I am unsure about one direction of the equality: $r(A^{2})=r(A)^{2}$ where $A$ is $n\times n$ dimensional matrix.
It is clear that for any Eigenvalue $\lambda$ of $A$, and an associated eigenvector $v$, we have that:
$Av=\lambda v\Rightarrow A^{2}v=\lambda^{2}v$ and hence $\sigma(A)^{2}\subseteq \sigma (A^{2})$ where $\sigma (A)$ is the spectrum of $A$ but I am unsure how to show $\sigma(A^{2})\subseteq \sigma (A)^{2}$. Surely this is necessary in order to show that $r(A^{2})=r(A)^{2}$?
Let $A^2v = \lambda v$ for some vector $v \ne 0$. Then $(A-\lambda I)v = 0$.

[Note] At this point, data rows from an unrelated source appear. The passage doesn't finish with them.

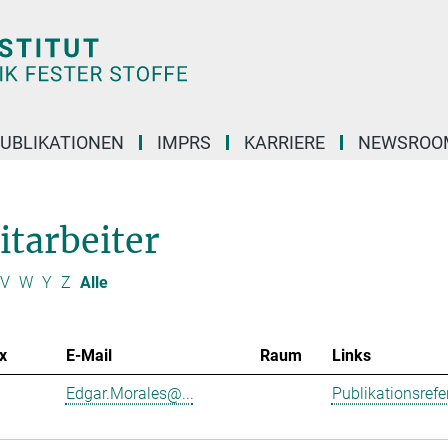
UBLIKATIONEN
IMPRS
KARRIERE
NEWSROO
itarbeiter
V
W
Y
Z
Alle
x
E-Mail
Raum
Links
Edgar.Morales@...
Publikationsref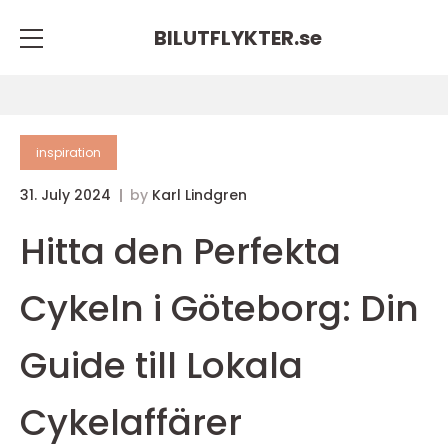
BILUTFLYKTER.
se
inspiration
31. July 2024
by
Karl Lindgren
Hitta den Perfekta
Cykeln i Göteborg: Din
Guide till Lokala
Cykelaffärer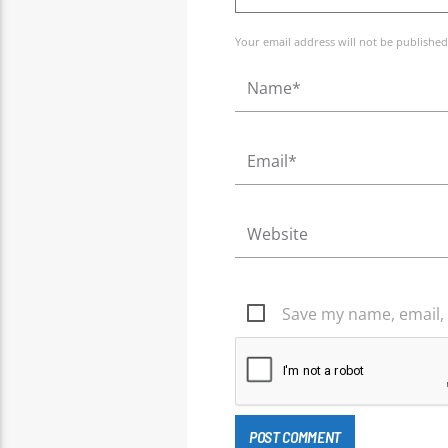
Your email address will not be published
Save my name, email, 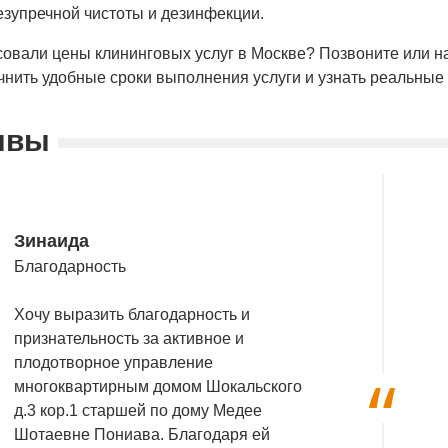
езупречной чистоты и дезинфекции.
совали цены клининговых услуг в Москве? Позвоните или
чнить удобные сроки выполнения услуги и узнать реальные 
ывы
Зинаида
Благодарность
Хочу выразить благодарность и
признательность за активное и
плодотворное управление
многоквартирным домом Шокальского
д.3 кор.1 старшей по дому Медее
Шотаевне Пониава. Благодаря ей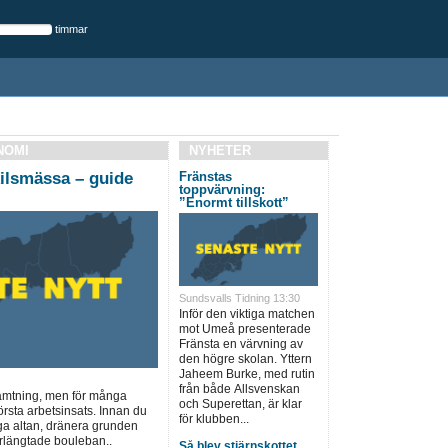
timmar
NOMI
NYHETER
ilsmässa – guide
Fränstas
toppvärvning:
”Enormt tillskott”
Sundsvalls Tidning 13:30
Inför den viktiga matchen
mot Umeå presenterade
Fränsta en värvning av
den högre skolan. Yttern
Jaheem Burke, med rutin
från både Allsvenskan
rhämtning, men för många
och Superettan, är klar
örsta arbetsinsats. Innan du
för klubben...
ga altan, dränera grunden
erlängtade bouleban..
Så blev stjärnskottet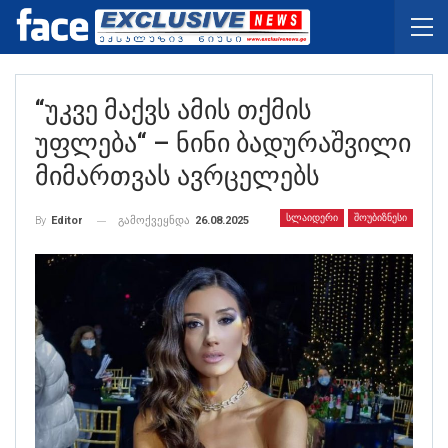
“უკვე Მაქვს Ამის Თქმის
Უფლება“ – Ნინი Ბადურაშვილი
Მიმართვას Ავრცელებს
ᲡᲚᲐᲘᲓᲔᲠᲘ
ᲨᲝᲣᲑᲘᲖᲜᲔᲡᲘ
გამოქვეყნდა
26.08.2025
By
Editor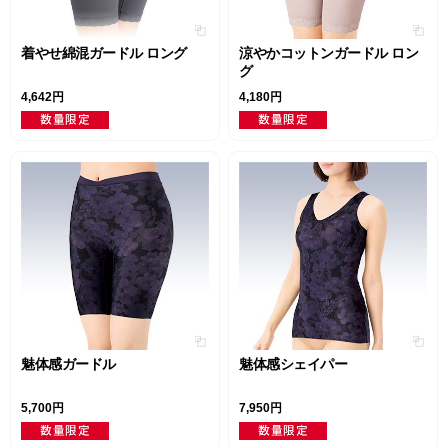
着やせ綿混ガードル ロング
涼やかコットンガードル ロン
グ
4,642円
4,180円
魅体感ガードル
魅体感シェイパー
5,700円
7,950円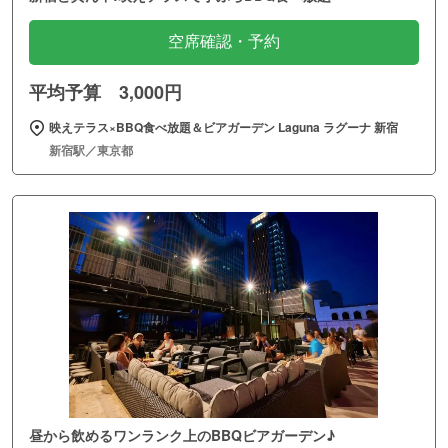
空席確認・予約
平均予算 3,000円
映えテラス×BBQ食べ放題＆ビアガーデン Laguna ラグーナ 新宿
新宿駅／東京都
昼から飲めるワンランク上のBBQビアガーデン♪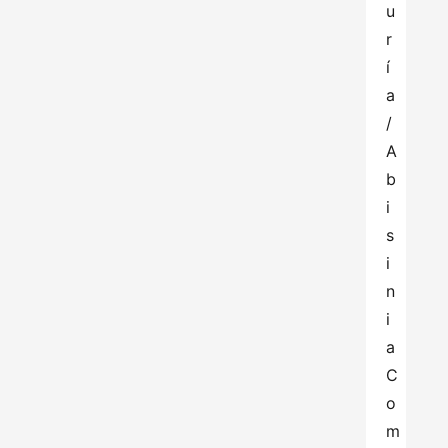
u
r
í
a
/
A
b
i
s
i
n
i
a 
C
o
m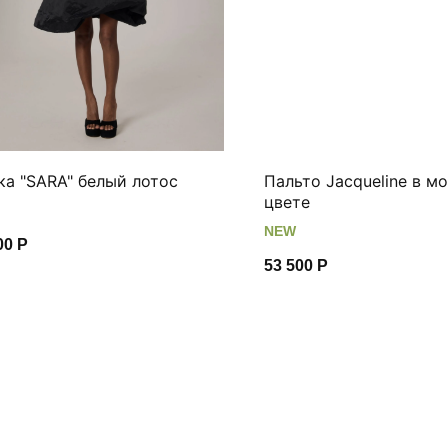
а "SARA" белый лотос
Пальто Jacqueline в м
цвете
NEW
00
Р
53 500
Р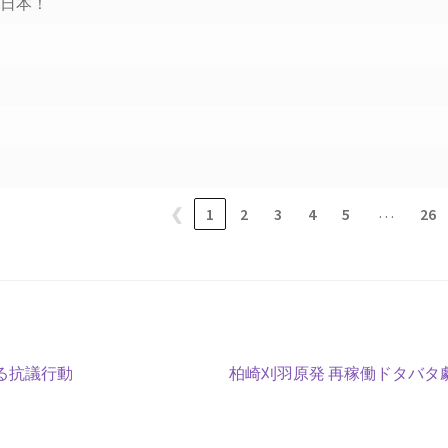
せ日本！
…
❮
1
2
3
4
5
26
次
る抗議行動
柏崎刈羽原発 再稼働ドタバタ
の
投
稿: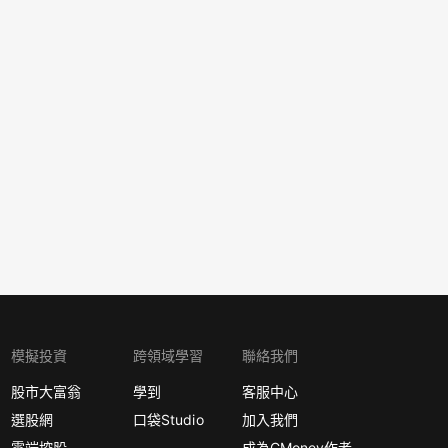
模擬投資
跨領域學習
聯絡我們
股市大富翁
學到
客服中心
選股網
口袋Studio
加入我們
雲端控股
成為CMoney作者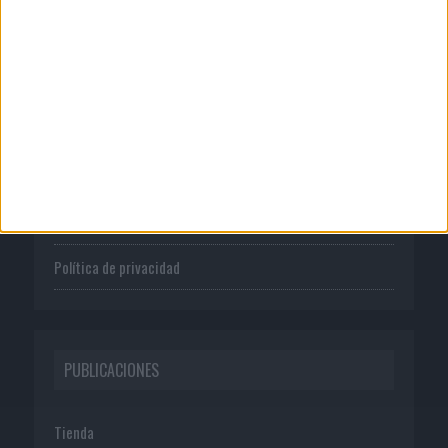
CORPORATIVO
Quienes somos
Publicidad
Normas de uso
Política de privacidad
PUBLICACIONES
Tienda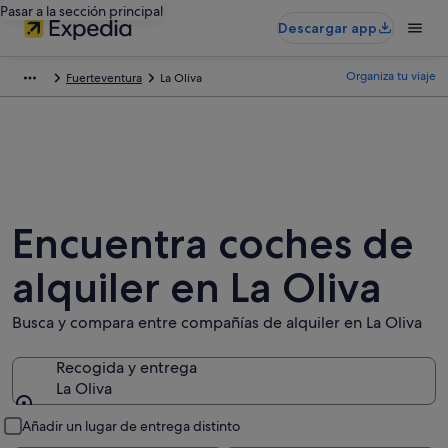
Pasar a la sección principal
Descargar app
Organiza tu viaje
Fuerteventura
La Oliva
Encuentra coches de
alquiler en La Oliva
Busca y compara entre compañías de alquiler en La Oliva
Recogida y entrega
La Oliva
Recogida y entrega
Añadir un lugar de entrega distinto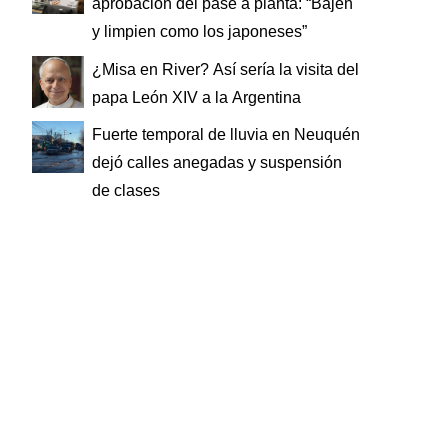
aprobación del pase a planta: “Bajen
y limpien como los japoneses”
¿Misa en River? Así sería la visita del
papa León XIV a la Argentina
Fuerte temporal de lluvia en Neuquén
dejó calles anegadas y suspensión
de clases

If $\omega, -\omega$ are the complex square roots of $\lambda$, we have $$0 = (A-\lambda I)v = (A-\omega I)(A+\omega I)v$$ If $(A+\omega I) v = 0$, then $Av = -\omega v$ so $-\omega$ is an eigenvalue of $A$. On the other hand, if $(A+\omega I) v \ne 0$, then $$A\big((A+\omega I)v\big) = \omega \big((A+\omega I)v\big)$$ so $\omega$ is an eigenvalue of $A$.
In either case, $\lambda = (\pm\omega)^2$ so $\lambda$ is a square of an eigenvalue of $A$, or $\lambda \in \sigma(A)^2$.